▶ **EXCERTO DA PÁGINA**
□ □ □
Jaime Santos disse...

Não consigo deixar de me surpreender no que diz respeito à 'criatividade concupiscente' desta gente. Mas só têm mesmo dinheiro na cabeça? Os esquemas utilizados para extorquir o último centavo ao Fundo de Resolução são de fazer cair o queixo.

E surpreendo-me mais ainda com a ingenuidade (ou se calhar a negligência, ou mesmo a malícia, mas da minha experiência pessoal sei que não é preciso invocar conspirações quando a incompetência e o cansaço chegam para explicar tudo) dos reguladores, a começar pelo Banco de Portugal. Não sabem eles que esta gente se comporta sempre como aves de rapina?

M,Franco disse...

Como sempre muito bem observado! Que nunca lhe faltem as
palavras! Bom fim de semana.

R. disse...

O dinheiro dá-lhes ascendência sobre os demais, dá-lhes poder. E o poder, garantem, é afrodisíaco. Claro que há quem ache mais excitante ser livre.
Caso mais difícil de explicar será o do Juan Carlos. Tédio, talvez?...

Obrigado pelo incentivo, Maria. Como calcula, não ganho grandes amizades com isto, mas divirto-me. também para si.

Jaime Santos disse...

Não tenho grande simpatia pelo Rei Emérito Espanhol, personalidade cujo comportamento pessoal nunca foi exactamente exemplar. Julgo que não percebeu que os tempos mudaram e que já não há ninguém intocável.

Filipe VI, pelo contrário, parece-me uma pessoa muito decente, um monarca do nosso tempo... Espero, claro, que não tenha nada que ver com as negociatas do Pai.

Como republicano, não tenho grande simpatia por uma monarquia que provavelmente já não existiria se o povo espanhol tivesse sido consultado nos anos 70, mas reconheço a essa instituição um papel na estabilização da ordem democrática espanhola e na pacificação da sociedade (e ao próprio Juan Carlos, bem entendido).

Assino por baixo o comentário de um realista espanhol que disse que deveríamos perguntar de que monarquia ou de que república estávamos a falar. A república filandesa é preferível à monarquia saudita e a monarquia holandesa é preferível à república venezuelana...

R. disse...

Eu tinha, atá ao episódio da caçada ao elefante, acumulado com a presidência honorífica do WWF. A partir daí, foi sempre a descer. Quanto ao Felipe VI, politicamente não espero nada dele. Aliás, esteve péssimo na questão catalã -- e é preciso não esquecer que os patriotas catalães que estão presos e no exílio.
□ □ □
▶ **REGISTOS GUARDADOS**
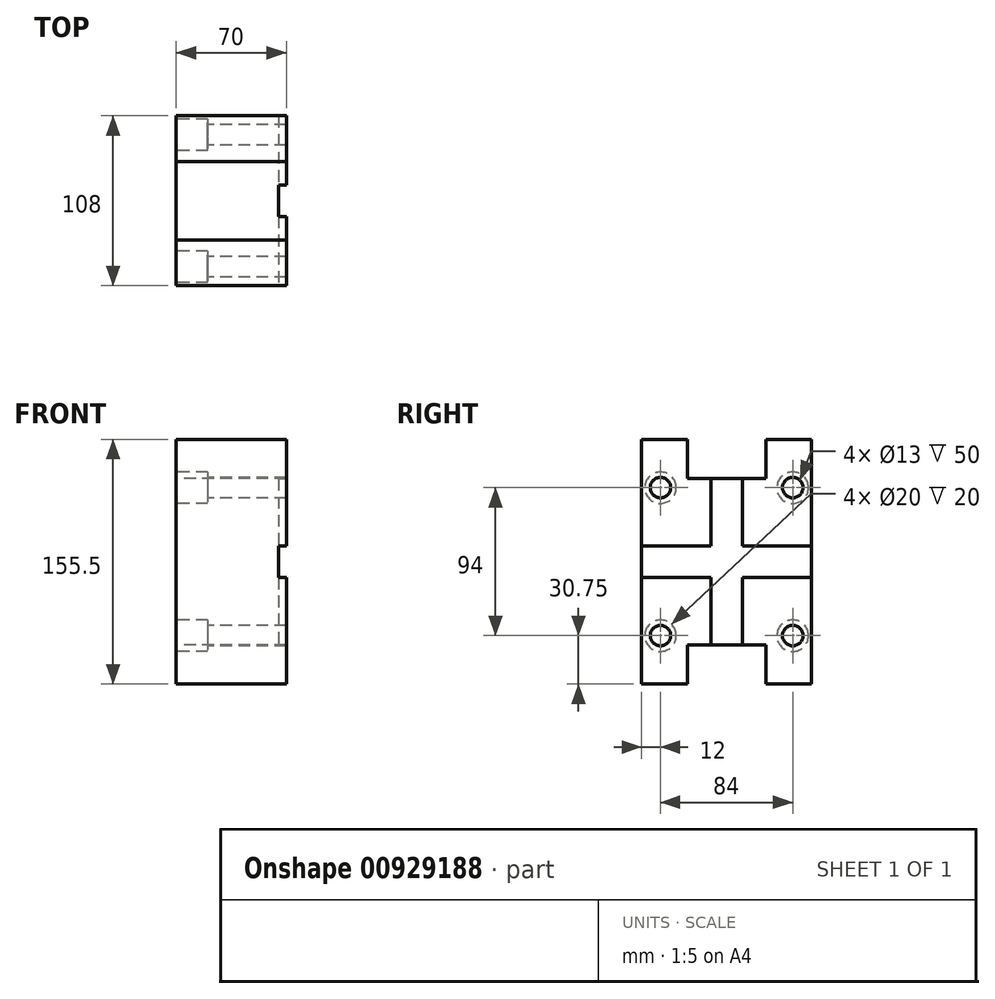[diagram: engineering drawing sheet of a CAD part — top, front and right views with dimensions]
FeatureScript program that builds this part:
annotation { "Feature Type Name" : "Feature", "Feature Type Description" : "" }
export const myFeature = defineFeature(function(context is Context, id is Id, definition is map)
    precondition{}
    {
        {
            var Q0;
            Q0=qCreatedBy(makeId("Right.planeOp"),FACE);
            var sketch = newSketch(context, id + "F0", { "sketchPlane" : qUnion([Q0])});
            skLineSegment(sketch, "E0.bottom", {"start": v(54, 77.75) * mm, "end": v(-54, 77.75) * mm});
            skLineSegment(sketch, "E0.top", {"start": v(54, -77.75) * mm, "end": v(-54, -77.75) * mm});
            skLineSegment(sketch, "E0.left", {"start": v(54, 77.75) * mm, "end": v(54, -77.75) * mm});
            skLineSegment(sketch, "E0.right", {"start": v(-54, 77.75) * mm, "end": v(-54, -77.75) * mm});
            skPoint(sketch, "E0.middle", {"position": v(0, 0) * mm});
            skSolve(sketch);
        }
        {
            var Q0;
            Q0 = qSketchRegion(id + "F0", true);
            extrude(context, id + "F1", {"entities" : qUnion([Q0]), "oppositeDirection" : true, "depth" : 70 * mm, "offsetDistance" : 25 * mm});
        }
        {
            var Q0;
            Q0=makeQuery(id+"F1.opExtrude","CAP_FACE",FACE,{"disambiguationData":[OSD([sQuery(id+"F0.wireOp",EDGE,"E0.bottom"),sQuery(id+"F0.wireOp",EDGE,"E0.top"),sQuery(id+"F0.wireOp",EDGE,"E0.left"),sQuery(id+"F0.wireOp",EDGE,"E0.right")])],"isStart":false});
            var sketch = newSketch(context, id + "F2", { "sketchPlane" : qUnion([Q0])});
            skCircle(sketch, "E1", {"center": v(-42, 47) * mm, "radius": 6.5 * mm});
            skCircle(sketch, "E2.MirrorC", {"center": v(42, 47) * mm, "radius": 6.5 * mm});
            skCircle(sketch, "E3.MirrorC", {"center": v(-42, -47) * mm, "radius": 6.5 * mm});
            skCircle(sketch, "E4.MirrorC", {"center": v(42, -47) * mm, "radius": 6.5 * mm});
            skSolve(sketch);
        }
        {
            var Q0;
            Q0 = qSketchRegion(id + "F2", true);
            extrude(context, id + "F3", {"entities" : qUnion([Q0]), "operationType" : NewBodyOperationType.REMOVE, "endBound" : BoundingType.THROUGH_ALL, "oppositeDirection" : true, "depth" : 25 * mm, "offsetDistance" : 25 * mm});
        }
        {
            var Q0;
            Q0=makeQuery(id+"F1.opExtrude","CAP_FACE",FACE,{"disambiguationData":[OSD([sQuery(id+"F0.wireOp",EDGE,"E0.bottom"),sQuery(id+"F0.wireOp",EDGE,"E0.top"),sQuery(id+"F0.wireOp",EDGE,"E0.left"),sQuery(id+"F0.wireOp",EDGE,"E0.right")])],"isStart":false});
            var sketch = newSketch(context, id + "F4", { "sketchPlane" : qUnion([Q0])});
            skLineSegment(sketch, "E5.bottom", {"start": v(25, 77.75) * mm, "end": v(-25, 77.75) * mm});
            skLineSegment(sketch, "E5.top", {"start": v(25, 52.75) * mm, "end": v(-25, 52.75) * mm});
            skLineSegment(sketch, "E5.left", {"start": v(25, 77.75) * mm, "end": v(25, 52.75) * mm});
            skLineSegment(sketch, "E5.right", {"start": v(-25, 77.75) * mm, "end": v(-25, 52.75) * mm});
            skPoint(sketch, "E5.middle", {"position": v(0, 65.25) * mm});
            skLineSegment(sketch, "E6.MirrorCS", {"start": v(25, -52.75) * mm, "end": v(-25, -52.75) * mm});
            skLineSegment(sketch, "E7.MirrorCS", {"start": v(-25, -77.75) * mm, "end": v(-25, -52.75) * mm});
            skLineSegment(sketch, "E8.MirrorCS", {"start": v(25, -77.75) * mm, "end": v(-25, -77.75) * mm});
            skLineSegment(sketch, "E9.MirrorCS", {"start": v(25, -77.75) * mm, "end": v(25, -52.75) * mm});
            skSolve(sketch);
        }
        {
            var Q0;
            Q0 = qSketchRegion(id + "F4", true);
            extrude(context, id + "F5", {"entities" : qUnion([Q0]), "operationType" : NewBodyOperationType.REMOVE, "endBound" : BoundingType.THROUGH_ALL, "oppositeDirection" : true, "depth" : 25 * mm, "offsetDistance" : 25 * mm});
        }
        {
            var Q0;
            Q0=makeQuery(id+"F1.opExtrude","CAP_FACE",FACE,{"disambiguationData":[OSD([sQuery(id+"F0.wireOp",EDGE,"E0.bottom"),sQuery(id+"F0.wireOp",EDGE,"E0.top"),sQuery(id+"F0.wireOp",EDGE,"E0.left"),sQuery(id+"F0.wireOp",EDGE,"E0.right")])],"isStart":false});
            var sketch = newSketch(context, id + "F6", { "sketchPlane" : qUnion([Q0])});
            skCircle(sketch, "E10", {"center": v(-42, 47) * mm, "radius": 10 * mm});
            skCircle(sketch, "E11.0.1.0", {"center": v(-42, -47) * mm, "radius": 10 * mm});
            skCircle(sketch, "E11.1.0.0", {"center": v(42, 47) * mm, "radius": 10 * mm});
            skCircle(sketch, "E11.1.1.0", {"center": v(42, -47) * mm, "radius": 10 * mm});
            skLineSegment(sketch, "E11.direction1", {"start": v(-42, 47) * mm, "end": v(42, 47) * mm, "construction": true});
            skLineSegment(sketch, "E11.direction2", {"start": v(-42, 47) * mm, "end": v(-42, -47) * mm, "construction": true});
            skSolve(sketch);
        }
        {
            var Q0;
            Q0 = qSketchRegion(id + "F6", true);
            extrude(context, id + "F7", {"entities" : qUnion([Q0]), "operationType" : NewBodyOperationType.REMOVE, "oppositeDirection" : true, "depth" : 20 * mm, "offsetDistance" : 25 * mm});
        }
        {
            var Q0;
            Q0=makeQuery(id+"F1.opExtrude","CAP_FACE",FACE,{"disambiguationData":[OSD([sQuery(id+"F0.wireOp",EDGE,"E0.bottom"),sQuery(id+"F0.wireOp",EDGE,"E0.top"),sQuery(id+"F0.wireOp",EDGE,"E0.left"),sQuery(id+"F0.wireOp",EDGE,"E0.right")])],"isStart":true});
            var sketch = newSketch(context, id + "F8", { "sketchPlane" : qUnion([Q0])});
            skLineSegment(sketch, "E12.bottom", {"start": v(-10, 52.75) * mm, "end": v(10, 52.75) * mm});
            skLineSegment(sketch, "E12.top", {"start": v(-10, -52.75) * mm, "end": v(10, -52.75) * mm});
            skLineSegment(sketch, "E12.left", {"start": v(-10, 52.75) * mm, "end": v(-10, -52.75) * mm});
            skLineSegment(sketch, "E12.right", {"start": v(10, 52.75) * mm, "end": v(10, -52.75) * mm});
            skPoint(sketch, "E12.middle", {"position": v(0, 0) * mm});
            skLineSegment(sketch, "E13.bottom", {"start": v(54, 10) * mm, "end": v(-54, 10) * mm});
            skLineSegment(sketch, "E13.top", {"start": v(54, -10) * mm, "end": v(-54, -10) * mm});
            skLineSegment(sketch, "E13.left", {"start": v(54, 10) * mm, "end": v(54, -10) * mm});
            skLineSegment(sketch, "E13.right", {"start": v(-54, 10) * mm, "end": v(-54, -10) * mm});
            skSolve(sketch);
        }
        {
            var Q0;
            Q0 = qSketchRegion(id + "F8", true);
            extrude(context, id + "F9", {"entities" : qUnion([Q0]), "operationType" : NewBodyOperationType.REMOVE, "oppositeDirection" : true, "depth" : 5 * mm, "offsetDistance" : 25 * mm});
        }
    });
□ □ □
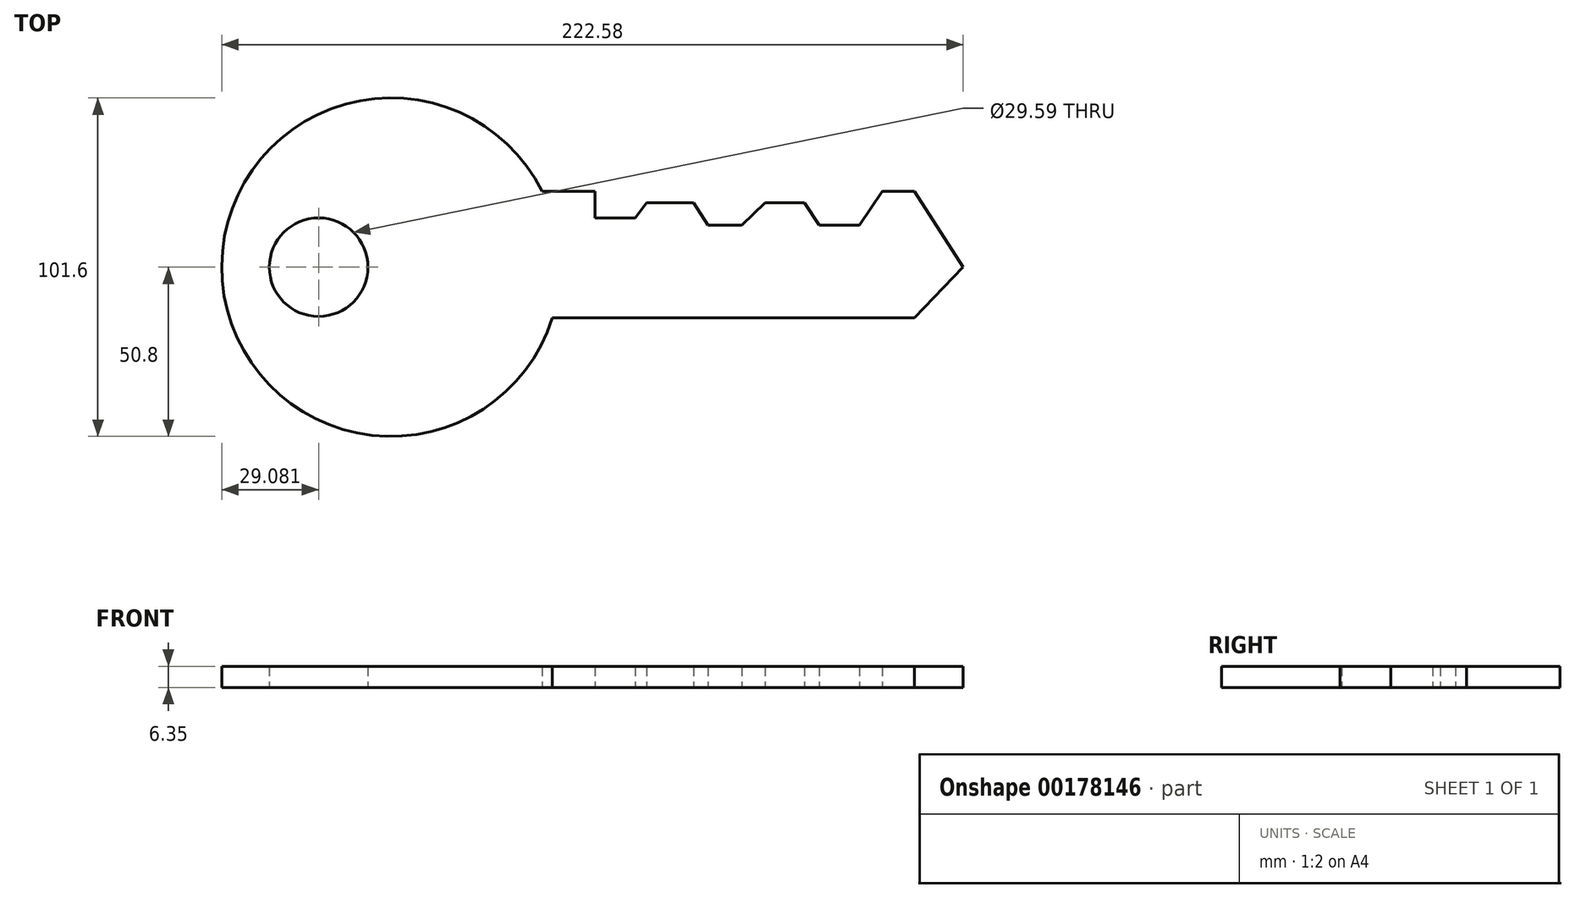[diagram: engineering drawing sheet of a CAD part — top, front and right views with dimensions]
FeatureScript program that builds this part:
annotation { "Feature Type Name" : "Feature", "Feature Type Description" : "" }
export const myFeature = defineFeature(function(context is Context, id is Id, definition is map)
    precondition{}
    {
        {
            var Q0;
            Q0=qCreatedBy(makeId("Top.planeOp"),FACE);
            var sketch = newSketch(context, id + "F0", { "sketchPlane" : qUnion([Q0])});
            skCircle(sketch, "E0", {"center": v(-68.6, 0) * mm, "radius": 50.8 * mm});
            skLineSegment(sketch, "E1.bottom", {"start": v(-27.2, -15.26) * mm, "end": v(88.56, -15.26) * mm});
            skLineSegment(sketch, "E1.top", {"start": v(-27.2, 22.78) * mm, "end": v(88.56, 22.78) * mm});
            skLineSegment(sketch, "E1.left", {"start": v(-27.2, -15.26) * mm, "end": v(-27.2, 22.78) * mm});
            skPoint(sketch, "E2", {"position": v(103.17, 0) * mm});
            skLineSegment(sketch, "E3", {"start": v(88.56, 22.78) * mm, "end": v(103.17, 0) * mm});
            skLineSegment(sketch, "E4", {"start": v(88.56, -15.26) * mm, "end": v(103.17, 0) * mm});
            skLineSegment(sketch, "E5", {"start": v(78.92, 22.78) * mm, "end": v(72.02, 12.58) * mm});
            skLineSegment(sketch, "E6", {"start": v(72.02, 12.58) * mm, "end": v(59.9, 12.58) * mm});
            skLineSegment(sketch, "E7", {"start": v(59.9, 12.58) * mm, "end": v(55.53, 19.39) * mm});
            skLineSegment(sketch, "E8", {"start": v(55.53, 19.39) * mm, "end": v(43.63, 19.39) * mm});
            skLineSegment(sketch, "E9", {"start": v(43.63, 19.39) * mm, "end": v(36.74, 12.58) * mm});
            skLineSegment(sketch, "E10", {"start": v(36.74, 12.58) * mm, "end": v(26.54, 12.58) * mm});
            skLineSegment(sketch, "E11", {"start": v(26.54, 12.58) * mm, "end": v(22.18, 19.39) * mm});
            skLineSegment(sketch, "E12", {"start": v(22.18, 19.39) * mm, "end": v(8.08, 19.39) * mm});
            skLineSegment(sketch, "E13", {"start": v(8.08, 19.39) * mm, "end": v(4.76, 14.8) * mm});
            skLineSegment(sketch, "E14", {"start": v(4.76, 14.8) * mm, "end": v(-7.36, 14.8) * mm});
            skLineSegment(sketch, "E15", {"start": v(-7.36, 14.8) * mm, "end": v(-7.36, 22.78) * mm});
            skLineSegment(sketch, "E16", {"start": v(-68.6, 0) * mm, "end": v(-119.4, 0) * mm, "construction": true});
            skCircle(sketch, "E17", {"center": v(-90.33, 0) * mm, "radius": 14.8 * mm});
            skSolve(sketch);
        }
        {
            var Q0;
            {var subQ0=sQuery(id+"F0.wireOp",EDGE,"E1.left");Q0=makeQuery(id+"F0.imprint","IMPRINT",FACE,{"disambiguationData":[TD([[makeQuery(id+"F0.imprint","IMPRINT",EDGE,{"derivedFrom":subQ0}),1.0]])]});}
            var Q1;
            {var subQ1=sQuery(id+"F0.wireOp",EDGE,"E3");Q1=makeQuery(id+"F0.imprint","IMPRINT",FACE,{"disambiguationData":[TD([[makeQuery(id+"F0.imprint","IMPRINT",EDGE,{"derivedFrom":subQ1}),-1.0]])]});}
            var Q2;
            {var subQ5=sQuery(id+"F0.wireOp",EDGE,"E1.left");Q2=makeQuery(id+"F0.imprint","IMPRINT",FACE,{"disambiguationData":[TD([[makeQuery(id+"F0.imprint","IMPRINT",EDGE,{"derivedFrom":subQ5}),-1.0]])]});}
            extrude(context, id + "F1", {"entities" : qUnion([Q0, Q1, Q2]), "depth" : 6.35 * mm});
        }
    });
□ □ □
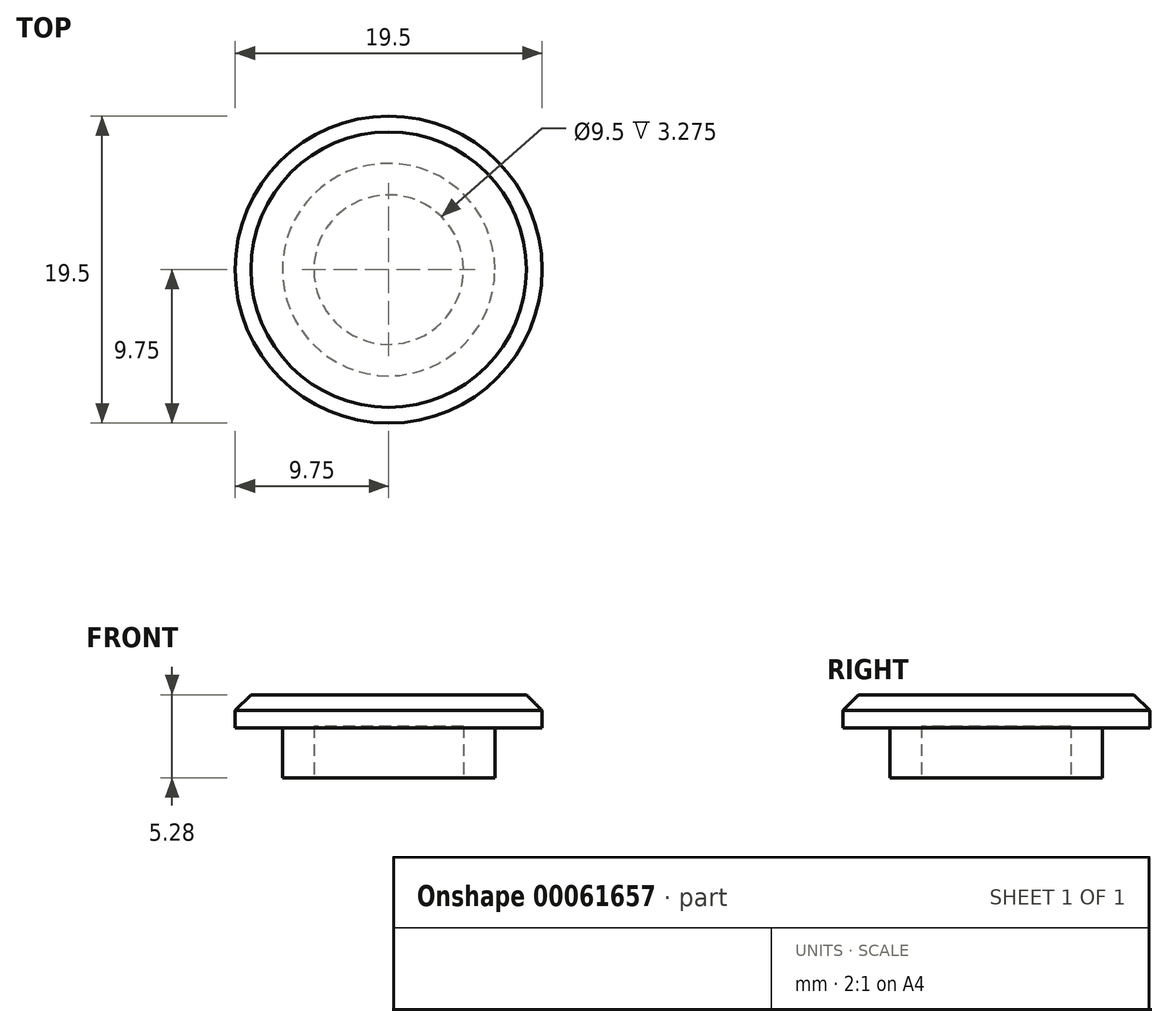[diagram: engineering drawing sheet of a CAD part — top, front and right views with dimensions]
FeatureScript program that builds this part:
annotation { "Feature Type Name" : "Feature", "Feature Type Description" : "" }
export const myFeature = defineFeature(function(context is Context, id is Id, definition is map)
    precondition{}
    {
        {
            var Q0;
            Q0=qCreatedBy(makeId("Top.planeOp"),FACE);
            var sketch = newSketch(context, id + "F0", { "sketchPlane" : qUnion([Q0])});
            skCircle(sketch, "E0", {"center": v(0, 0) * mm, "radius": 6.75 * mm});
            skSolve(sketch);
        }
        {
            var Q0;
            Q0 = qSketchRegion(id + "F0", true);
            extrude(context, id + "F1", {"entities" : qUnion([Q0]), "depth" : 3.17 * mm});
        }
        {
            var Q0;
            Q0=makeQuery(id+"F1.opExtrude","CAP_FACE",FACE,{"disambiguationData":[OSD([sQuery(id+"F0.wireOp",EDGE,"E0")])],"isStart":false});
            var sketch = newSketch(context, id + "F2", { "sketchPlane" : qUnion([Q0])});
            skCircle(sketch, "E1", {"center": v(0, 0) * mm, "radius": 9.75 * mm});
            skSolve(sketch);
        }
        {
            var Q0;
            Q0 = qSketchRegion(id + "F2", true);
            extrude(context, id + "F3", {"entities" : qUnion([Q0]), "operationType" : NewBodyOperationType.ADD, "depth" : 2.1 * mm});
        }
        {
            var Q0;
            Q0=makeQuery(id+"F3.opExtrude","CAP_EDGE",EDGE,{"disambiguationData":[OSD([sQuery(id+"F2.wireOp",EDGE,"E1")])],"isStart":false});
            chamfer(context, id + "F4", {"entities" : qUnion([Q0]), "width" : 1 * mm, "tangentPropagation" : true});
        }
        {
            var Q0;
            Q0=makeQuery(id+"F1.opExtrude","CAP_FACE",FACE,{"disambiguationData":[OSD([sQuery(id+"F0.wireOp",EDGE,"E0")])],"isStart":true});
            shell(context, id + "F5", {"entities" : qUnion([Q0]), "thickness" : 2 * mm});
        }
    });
□ □ □
▶ **TAREFAS A REALIZAR**
[a] Quem assina os comentários do excerto? Indique cada nome uma única vez.
[b] As afirmações seguintes concordam com o excerto? Responda sim ou não a cada uma e cite as palavras decisivas: (i) Jaime Santos considera Filipe VI uma pessoa muito decente; (ii) Jaime Santos declara-se monárquico; (iii) R. espera muito de Felipe VI no plano político.

▶ **RESPOSTAS DO EXERCÍCIO**
[a] Jaime Santos; M,Franco; R.

[b]
(i) Sim: "Filipe VI, pelo contrário, parece-me uma pessoa muito decente".
(ii) Não: "Como republicano, não tenho grande simpatia por uma monarquia".
(iii) Não: "Quanto ao Felipe VI, politicamente não espero nada dele."